This first revealed to me the continued existence of Marco's Charchan; for it was impossible to doubt that in the CHACHAN and LOB of this Itinerary we had his Charchan and Lop; and his route to the verge of the Great Desert was thus made clear.

Mr. Johnson's information made the journey from Kiria to Charchan to be 9 marches, estimated by him to amount to 154 miles, and adding 69 miles from Ilchi to Kiria (which he actually traversed) we have 13 marches or 223 miles for the distance from Ilchi to Charchan. Mr. Shaw has since obtained a route between Ilchi and Lob on very good authority. This makes the distance to Charchan, or Charchand, as it is called, 22 marches, which Mr. Shaw estimates at 293 miles. Both give 6 marches from Charchand to Lob, which is in fair accordance with Polo's 5, and Shaw estimates the whole distance from Ilchi to Lob at 373, or by another calculation at 384 miles, say roundly 380 miles.
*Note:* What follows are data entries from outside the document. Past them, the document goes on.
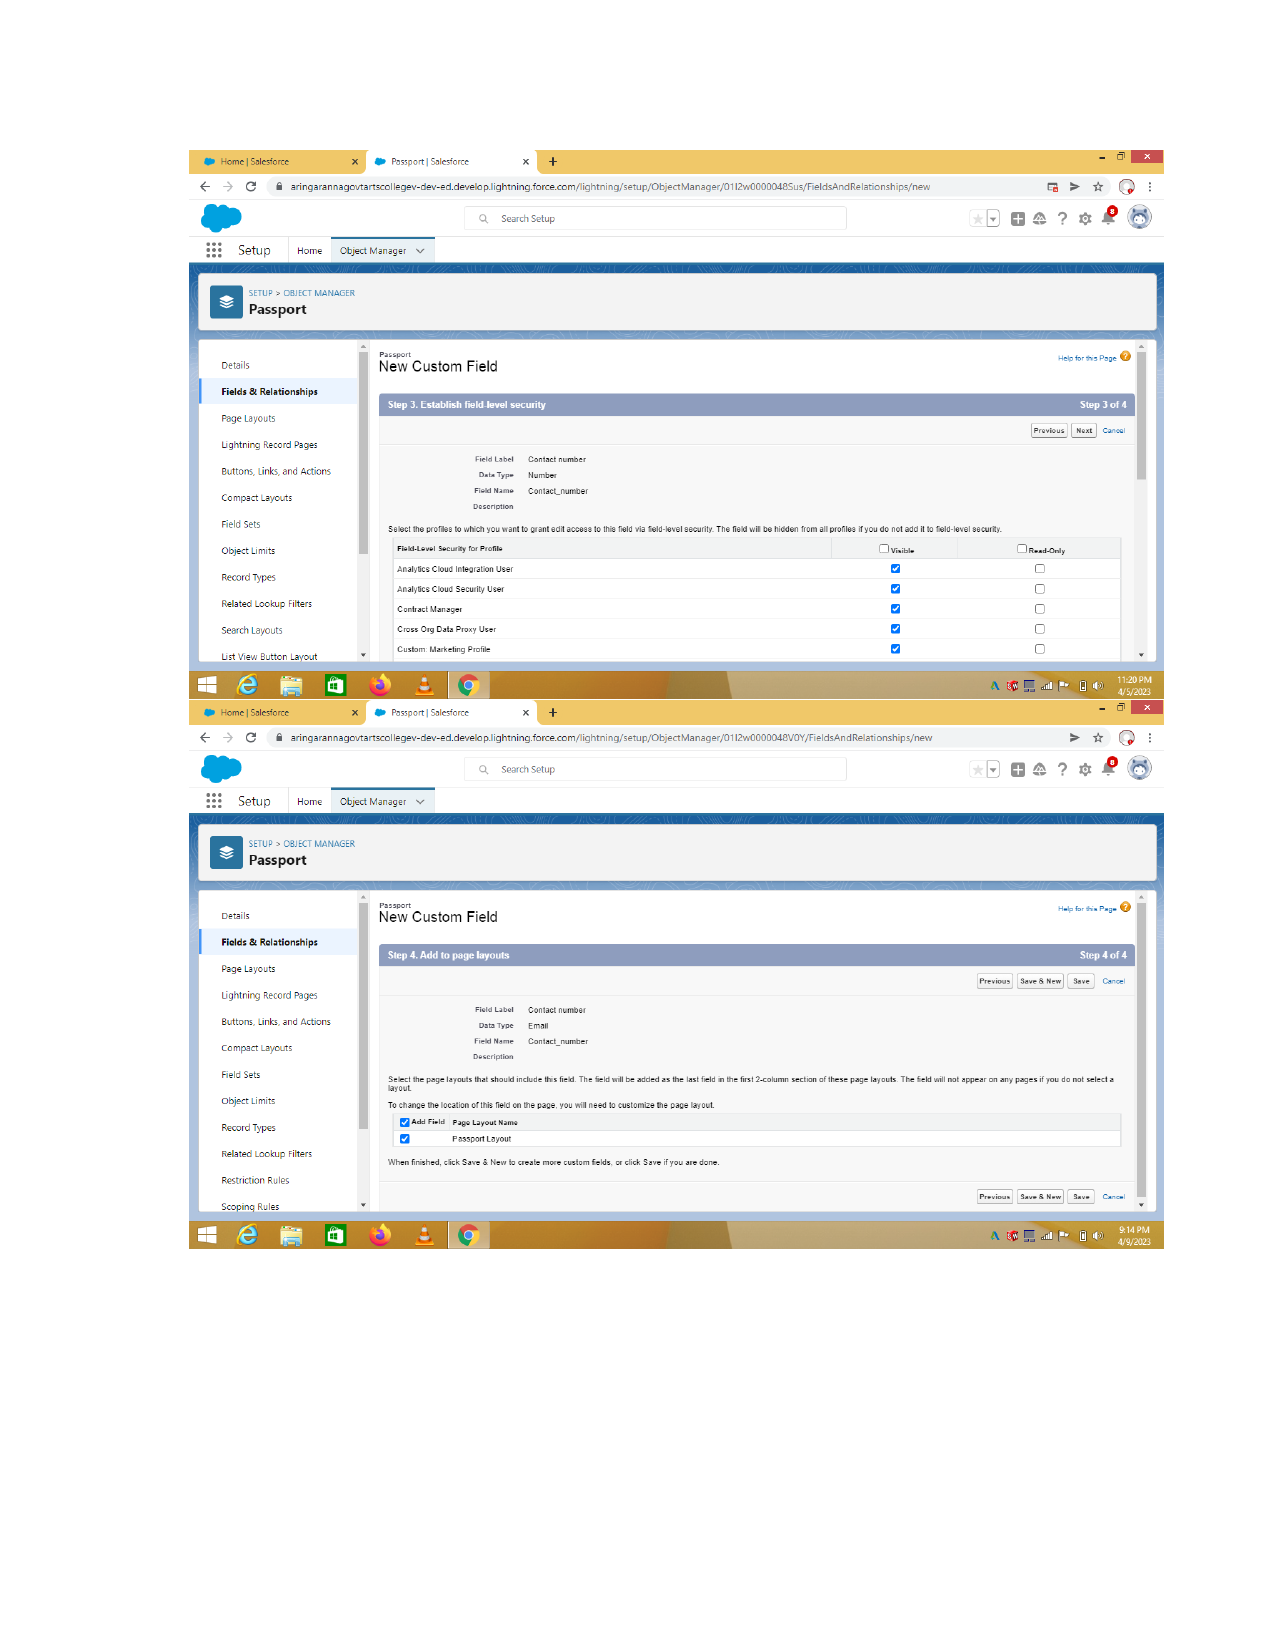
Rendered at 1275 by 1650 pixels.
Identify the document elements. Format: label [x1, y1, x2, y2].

picture [189, 700, 1164, 1249]
picture [189, 150, 1164, 699]
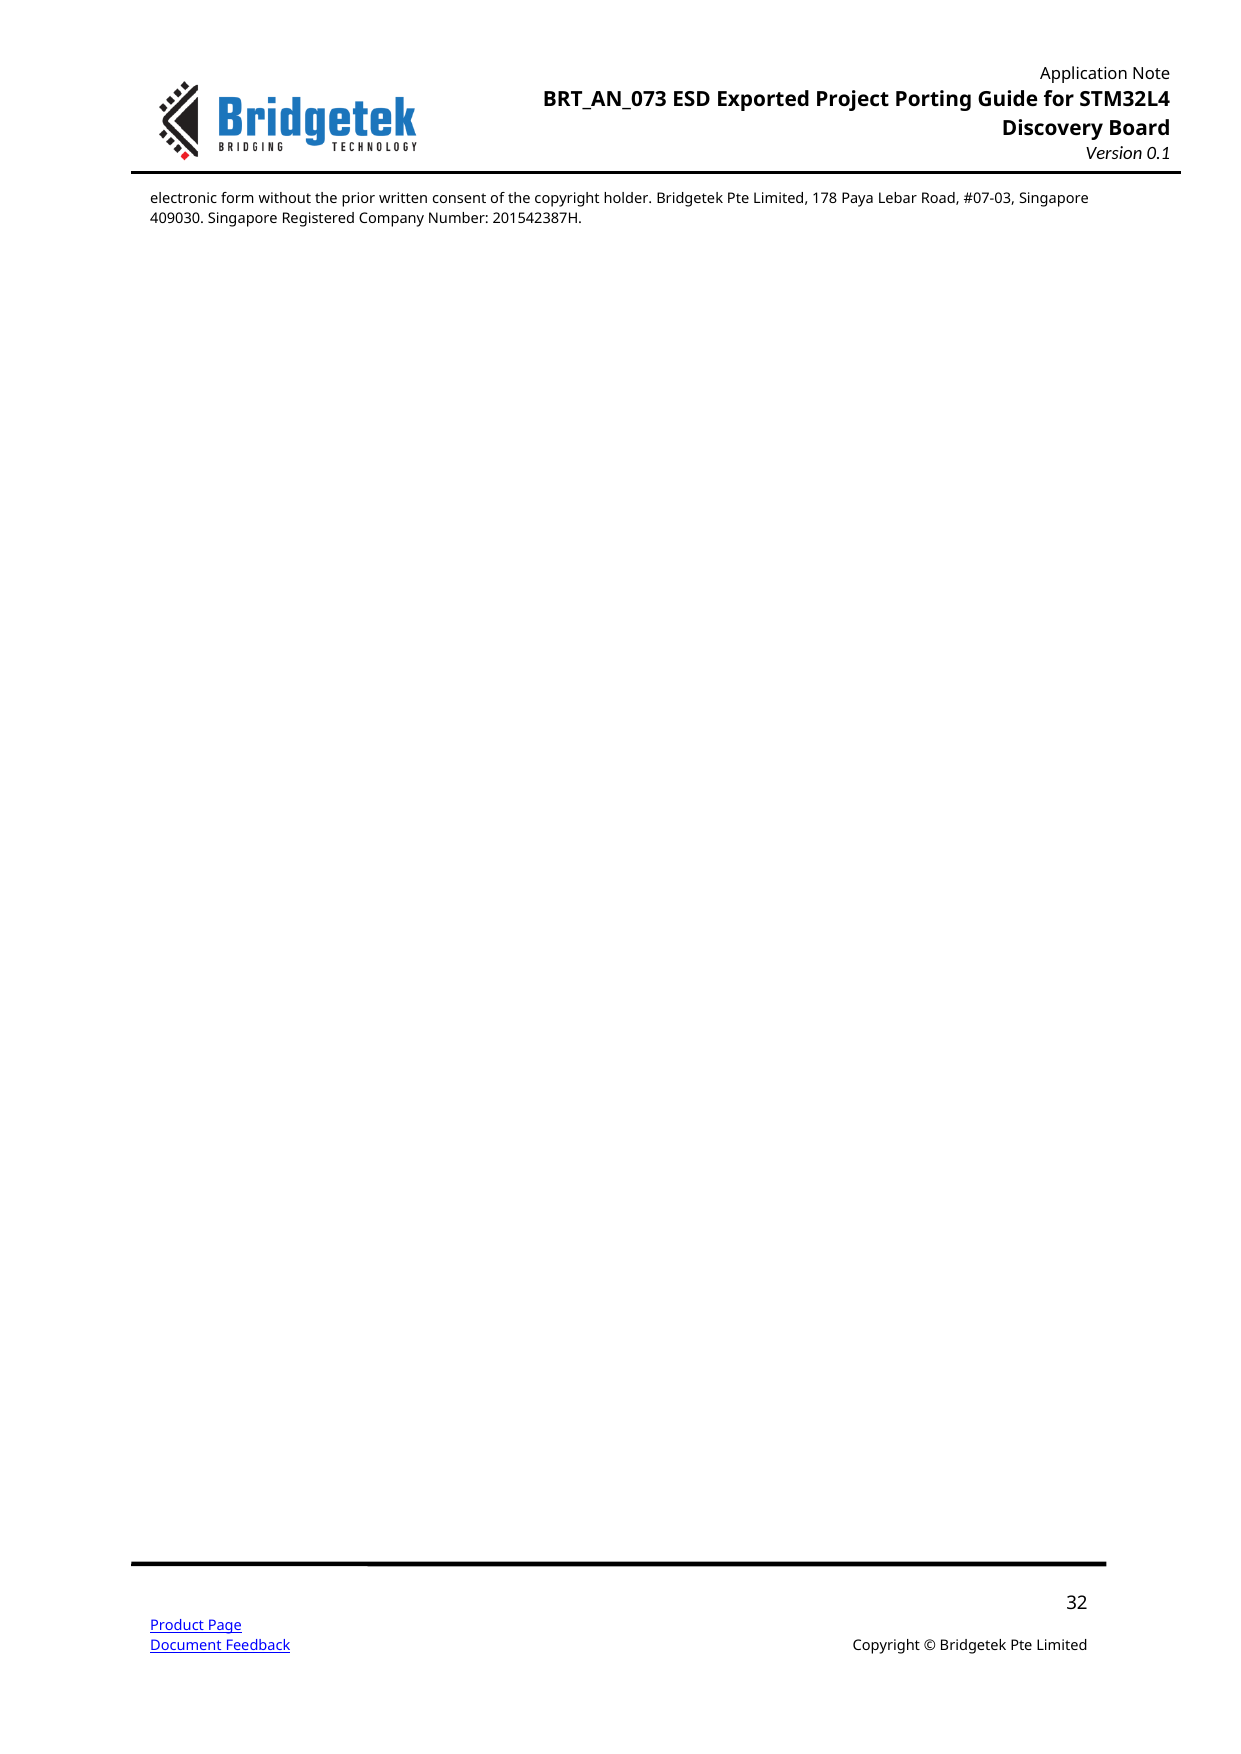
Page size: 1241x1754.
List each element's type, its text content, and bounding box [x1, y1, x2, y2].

text System and equipment manufacturers and designers are responsible to ensure that their systems, and any Bridgetek Pte Limited (BRTChip) devices incorporated in their systems, meet all applicable safety, regulatory and system-level performance requirements. All application-related information in this document (including application descriptions, suggested Bridgetek devices and other materials) is provided for reference only. While Bridgetek has taken care to assure it is accurate, this information is subject to customer confirmation, and Bridgetek disclaims all liability for system designs and for any applications assistance provided by Bridgetek. Use of Bridgetek devices in life support and/or safety applications is entirely at the user’s risk, and the user agrees to defend, indemnify and hold harmless Bridgetek from any and all damages, claims, suits or expense resulting from such use. This document is subject to change without notice. No freedom to use patents or other intellectual property rights is implied by the publication of this document. Neither the whole nor any part of the information contained in, or the product described in this document, may be adapted or reproduced in any material or electronic form without the prior written consent of the copyright holder. Bridgetek Pte Limited, 178 Paya Lebar Road, #07-03, Singapore 409030. Singapore Registered Company Number: 201542387H. [150, 188, 1090, 228]
picture [150, 73, 422, 163]
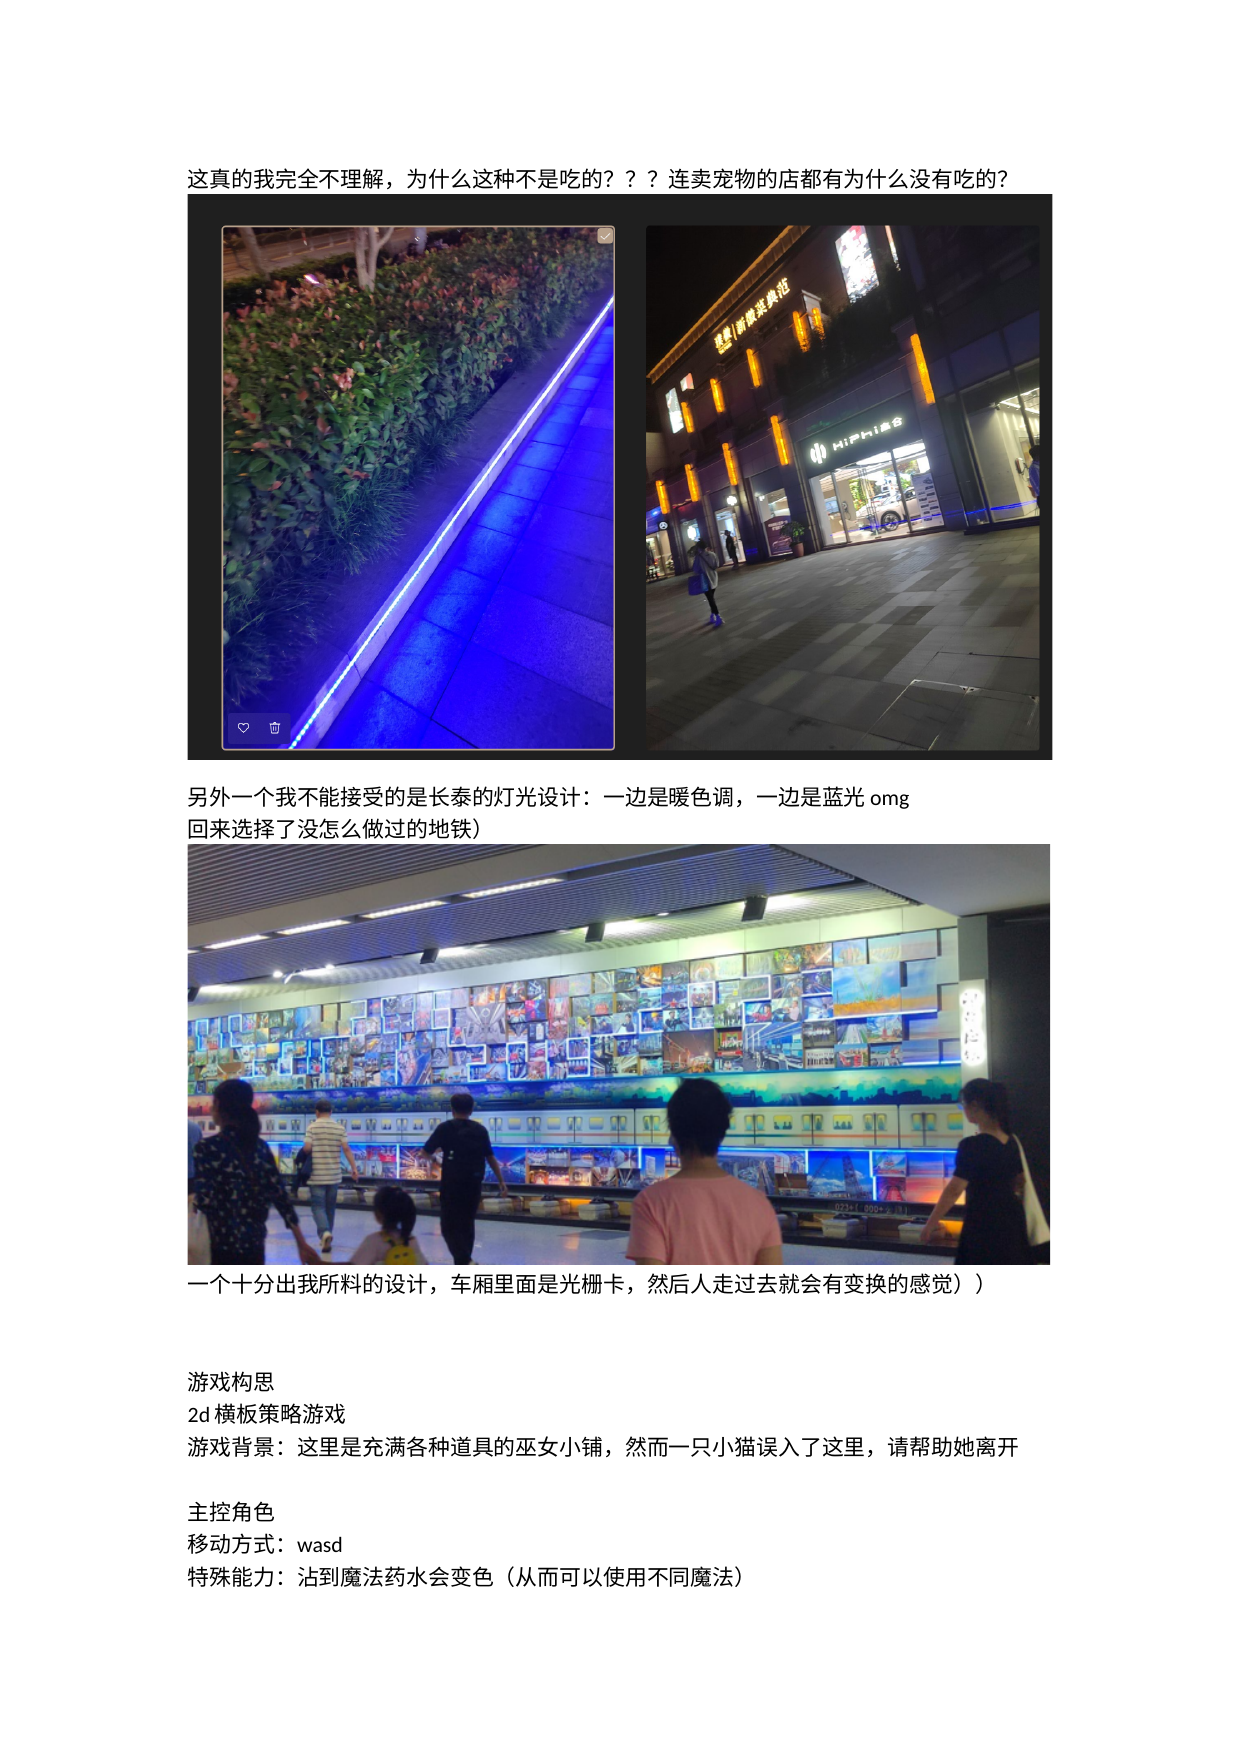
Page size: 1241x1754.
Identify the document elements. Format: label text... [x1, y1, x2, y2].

picture [187, 844, 1050, 1265]
text 2d横板策略游戏 [187, 1397, 1053, 1429]
picture [187, 194, 1053, 760]
text 特殊能力：沾到魔法药水会变色（从而可以使用不同魔法） [187, 1559, 1053, 1592]
text 回来选择了没怎么做过的地铁） [187, 812, 1053, 844]
text 游戏背景：这里是充满各种道具的巫女小铺，然而一只小猫误入了这里，请帮助她离开 [187, 1429, 1053, 1462]
text 一个十分出我所料的设计，车厢里面是光栅卡，然后人走过去就会有变换的感觉）） [187, 844, 1053, 1299]
text 移动方式：wasd [187, 1527, 1053, 1559]
text 游戏构思 [187, 1364, 1053, 1397]
text 另外一个我不能接受的是长泰的灯光设计：一边是暖色调，一边是蓝光omg [187, 779, 1053, 812]
text 主控角色 [187, 1494, 1053, 1527]
text 这真的我完全不理解，为什么这种不是吃的？？？连卖宠物的店都有为什么没有吃的？ [187, 162, 1053, 194]
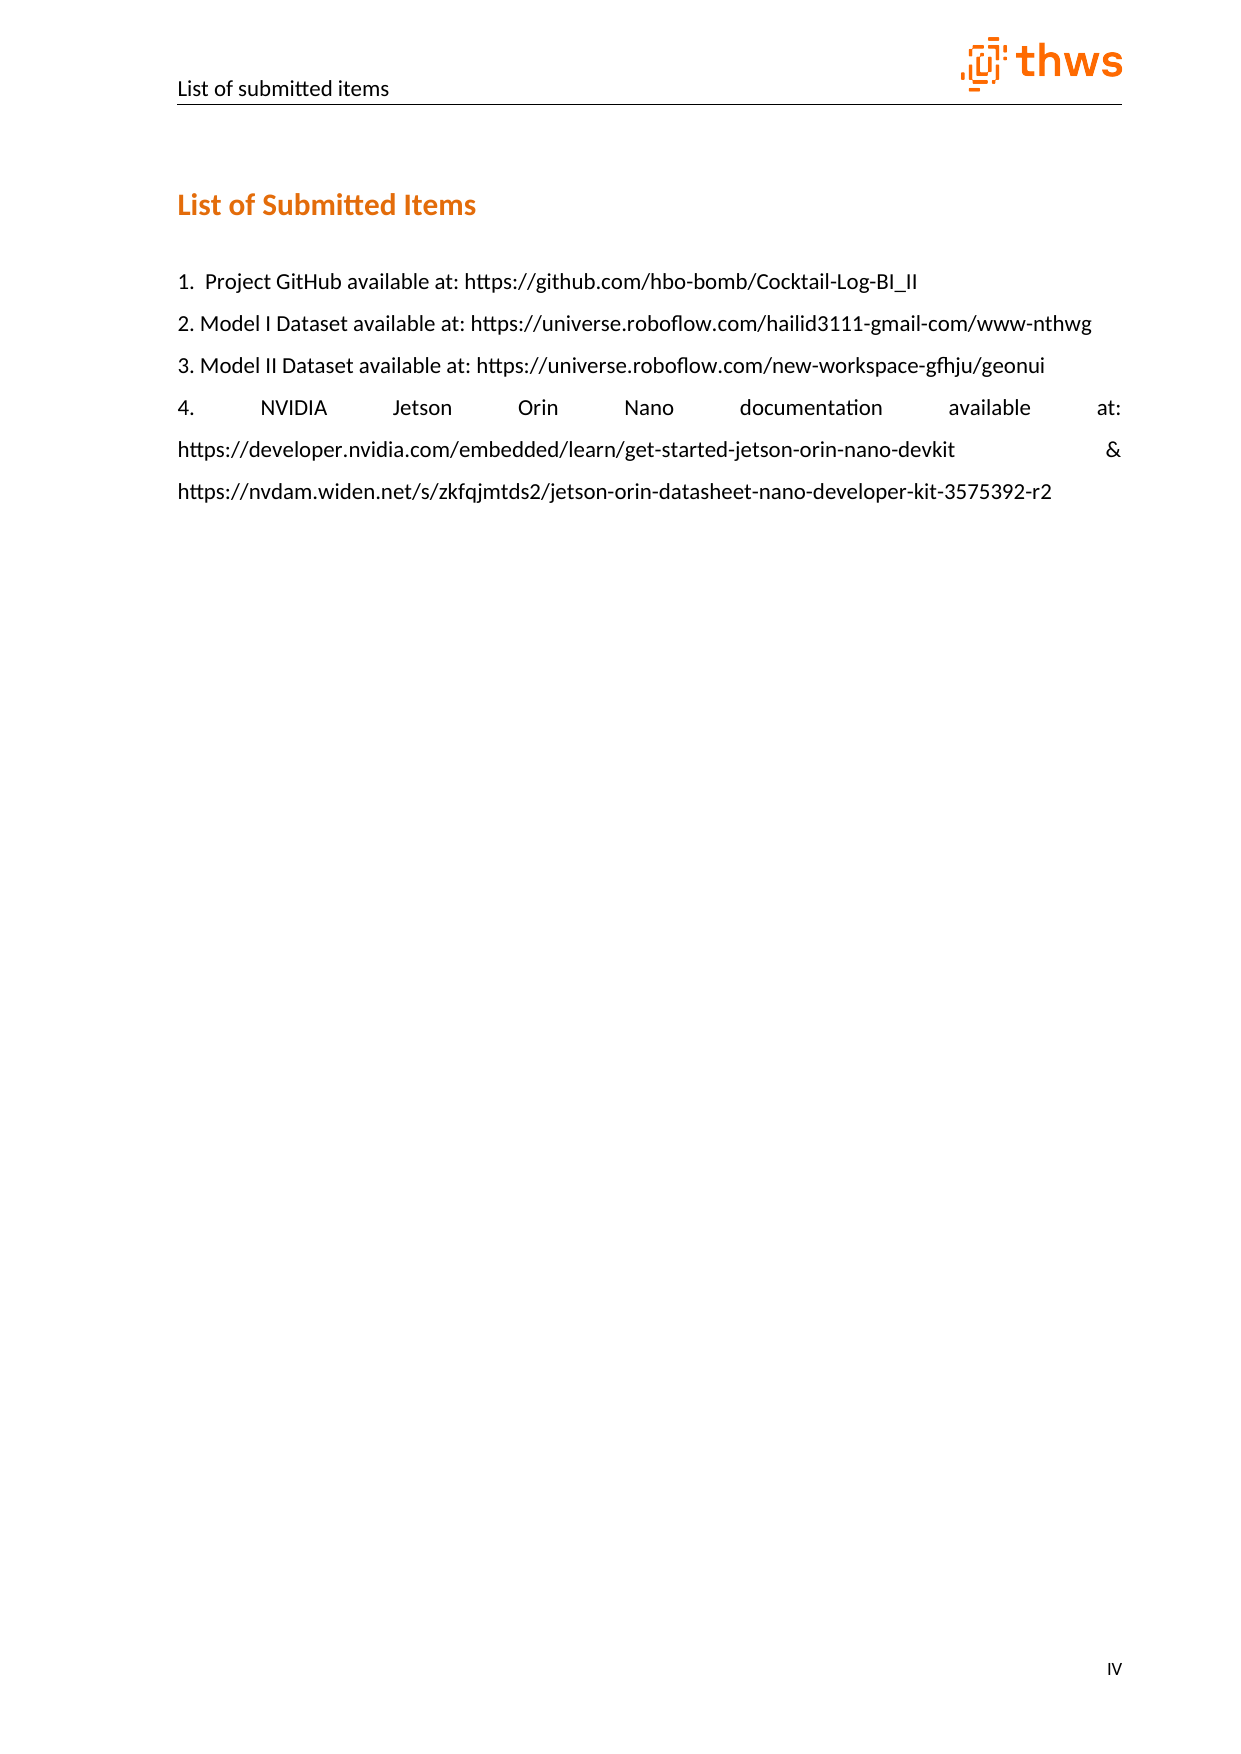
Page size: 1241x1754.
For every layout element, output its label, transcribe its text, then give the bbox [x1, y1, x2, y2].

This higher estimate is to be preferred to Mr. Johnson's for a reason which will appear under next chapter.

Mr. Shaw's informant, Rozi of Khotan, who had lived twelve years at Charchand, described the latter as a small town with a district extending on both sides of a stream which flows to Lob, and which affords Jade. The people are Musulmans. They grow wheat, Indian corn, pears, and apples, etc., but no cotton or rice. It stands in a great plain, but the mountains are not far off. The nature of the products leads Mr. Shaw to think it must stand a good deal higher than Ilchi (4000), perhaps at about 6000 feet. I may observe that the Chinese hydrography of the Kashgar Basin, translated by Julien in the N. An. des Voyages for 1846 (vol. iii.), seems to imply that mountains from the south approach within some 20 miles of the Tarim River, between the longitude of Shayar and Lake Lop. The people of Lob are Musulman also, but very uncivilised. The Lake is salt. The hydrography calls it about 200 li (say 66 miles) from E. to W. and half that from N. to S., and expresses the old belief that it forms the subterranean source of the Hwang-Ho. Shaw's Itinerary shows "salt pools" at six of the stations between Kiria and Charchand, so Marco's memory in this also was exact.

Nia, a town two marches from Kiria according to Johnson, or four according to Shaw, is probably the ancient city of Ni-jang of the ancient Chinese Itineraries, which lay 30 or 40 miles on the China side of Pima, in the middle of a great marsh, and formed the eastern frontier of Khotan bordering on the Desert. (J. R. G. S. XXXVII. pp. 13 and 44; also Sir H. Rawlinson in XLII. p. 503: Erskine's Baber and Humayun, I. 42; Proc.